Selon Renée Lertzman, chercheuse en psychologie environnementale et professeure à l’Université Royal Road de Victoria au Canada, on pourrait penser que les catastrophes météorologiques qui se produisent un peu partout dans le monde, plus graves et plus fréquentes à cause du réchauffement – même s’il n’est pas correct d’attribuer tel événement ponctuel au changement climatique — seraient de nature à augmenter l’adhésion des citoyens et les dirigeants à la nécessité de lutter sérieusement pour le climat.

Mais elle constate qu’il n’en est rien et elle l’attribue à des traits de la psychologie humaine. Les êtres humains sont doués d’une grande capacité pour éviter de regarder la réalité en face et pour la nier.

C’est ce que Robert Gifford, un professeur de psychologie américain à l’Université de Victoria appelle les Dragons de l’inaction. Ils empêchent les gens de réagir aux preuves du changement climatique, ce qui va d’une croyance naïve à une solution purement technique jusqu’au l’absence de préoccupation pour les endroits dévastés et jusqu’au déni complet.

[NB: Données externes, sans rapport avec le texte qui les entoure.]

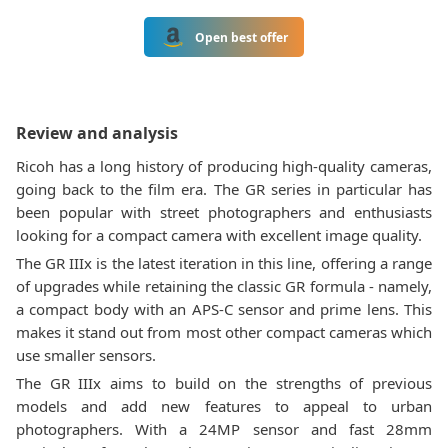
Open best offer
Review and analysis
Ricoh has a long history of producing high-quality cameras,
going back to the film era. The GR series in particular has
been popular with street photographers and enthusiasts
looking for a compact camera with excellent image quality.
The GR IIIx is the latest iteration in this line, offering a range
of upgrades while retaining the classic GR formula - namely,
a compact body with an APS-C sensor and prime lens. This
makes it stand out from most other compact cameras which
use smaller sensors.
The GR IIIx aims to build on the strengths of previous
models and add new features to appeal to urban
photographers. With a 24MP sensor and fast 28mm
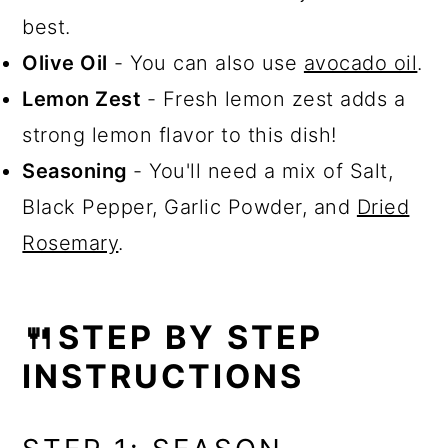
best.
Olive Oil
- You can also use
avocado oil
.
Lemon Zest
- Fresh lemon zest adds a
strong lemon flavor to this dish!
Seasoning
- You'll need a mix of Salt,
Black Pepper, Garlic Powder, and
Dried
Rosemary
.
🍴STEP BY STEP
INSTRUCTIONS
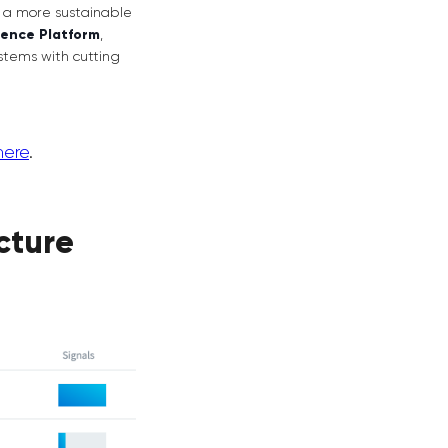
r a more sustainable
gence Platform
,
stems with cutting
here
.
cture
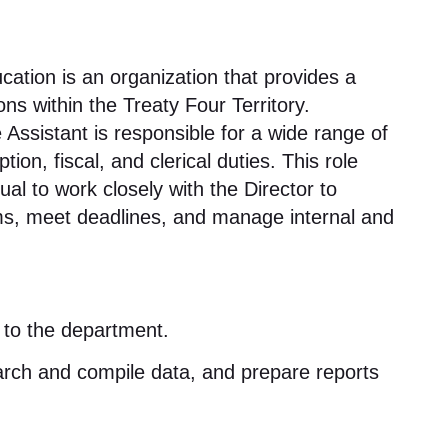
cation is an organization that provides a
s within the Treaty Four Territory
.
 Assistant is responsible for a wide range of
tion, fiscal, and clerical duties
. This role
ual to work closely with the Director to
ems, meet deadlines, and manage internal and
e to the department
.
rch and compile data, and prepare reports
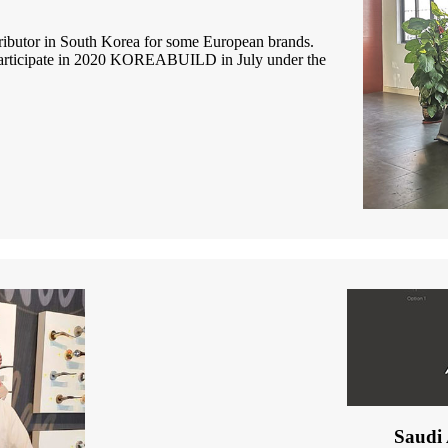
tributor in South Korea for some European brands.
participate in 2020 KOREABUILD in July under the
Saudi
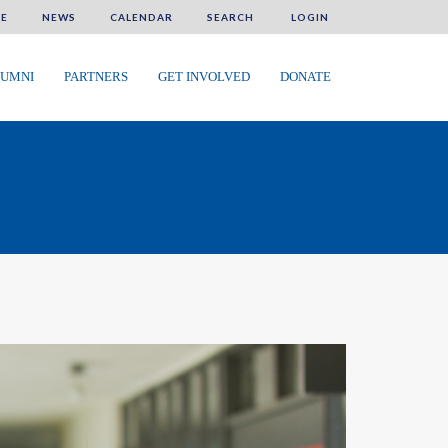
E
NEWS
CALENDAR
SEARCH
LOGIN
UMNI
PARTNERS
GET INVOLVED
DONATE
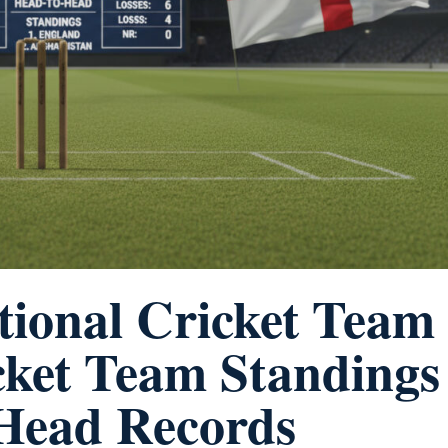
tional Cricket Team
cket Team Standings
-Head Records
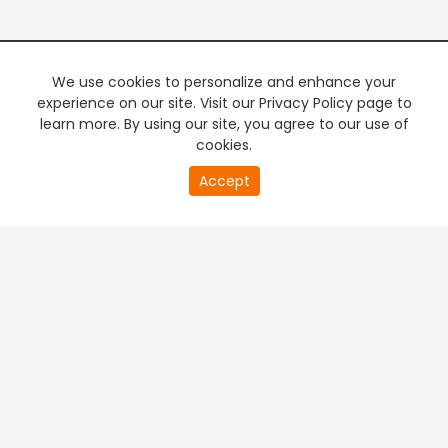
We use cookies to personalize and enhance your
experience on our site. Visit our Privacy Policy page to
learn more. By using our site, you agree to our use of
cookies.
20
Accept
second
PREMIUM TV
FREE STREAMING
of
0
second
+
Company & Policy Info
+
Popular Channels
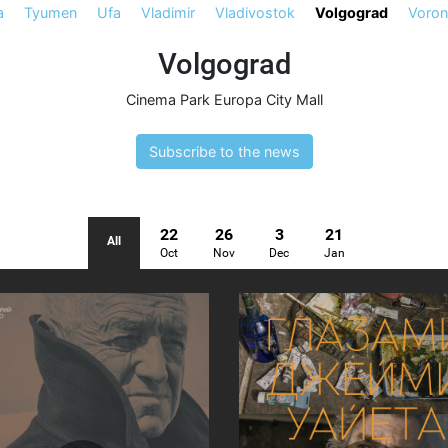
a
Tyumen
Ufa
Vladimir
Vladivostok
Volgograd
Voro
Volgograd
Cinema Park Europa City Mall
Subscribe to the news
22
26
3
21
All
Oct
Nov
Dec
Jan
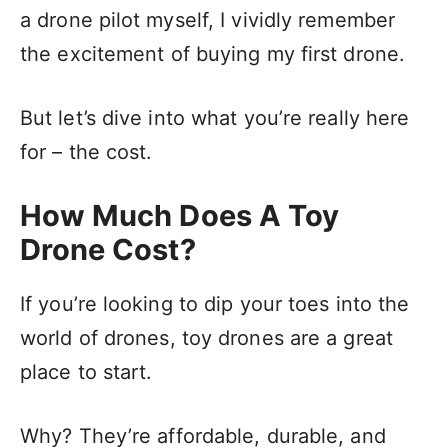
a drone pilot myself, I vividly remember
the excitement of buying my first drone.
But let’s dive into what you’re really here
for – the cost.
How Much Does A Toy
Drone Cost?
If you’re looking to dip your toes into the
world of drones, toy drones are a great
place to start.
Why? They’re affordable, durable, and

Bonne nouvelle, il nous dit aussi qu’il est possible de combattre ces dragons, peut-être même de les vaincre. Mais ce serait plutôt en faisant porter l’attention sur des petits phénomènes de proximité, qui chacun peuvent trouver un écho chez les gens.

Pour lui, ça a été la vision d’un pélican brun sur un quai du port de Victoria, une espèce d’oiseau jusque là inconnue dans la région. Pour d’autres, la chute des branches mortes de son arbre préféré, à cause de la sécheresse.

En revanche, si des acteurs comme les organisations environnementales ou les médias ont recours à des médiatisations excessives, cela risque de faire fuir les gens au lieu de les pousser à confronter les dragons.

L’exemple des campagnes traditionnelles contre le tabac illustre ce phénomène. Les gens vont bloquer l’image d’un mourant du cancer. En plus, il peut arriver que les exagérations ou les raccourcis fournissent des arguments à ceux qui récusent la nécessité du changement.

Ainsi, beaucoup de gens se sentent vraiment concernés par le changement climatique, mais ils sont comme paralysés par l’énormité des conséquences. Par exemple, si on juxtapose dans un spot des images des gisements de gaz de schiste en Alberta au Canada avec des images d’inondations et d’ouragans dévastateurs, on obtient une combinaison qui ne parvient pas à établir un rapport avec l’expérience vécue ou la perception qu’ont les gens du gaz naturel ou du charbon. Cela crée comme un vide où ils se retrouvent englués.

Selon Gifford, il vaut mieux responsabiliser les gens, plutôt de leur demander des sacrifices. Selon Lertzman, les catastrophes naturelles provoquent de l’anxiété, de l’ambivalence et des aspirations, dont la communication sur l’environnement doit reconnaître la signification émotionnelle. Il est important de mettre en avant des réactions comme : « J’ai réellement peur ou je me sens vraiment triste, ou désorienté, ou bouleversé. »

Les dragons compliquent aussi la prise de conscience, parce que nous vivons nous-mêmes un mode de vie très émetteur de carbone. Et comme cela semble fonctionner, on a tendance à le trouver raisonnable et à justifier le système (ne changeons pas ce qui marche).

Les deux scientifiques pensent que la confrontation avec les catastrophes, directement ou via les médias peut quand même pousser le curseur vers plus de volonté d’action pour le climat, à condition que la communication soit intelligente. Il s’agit de faire réfléchir de façon créative et critique à nos modes de vie, à la façon dont nous voulons vivre et au l’avenir que nous souhaitons.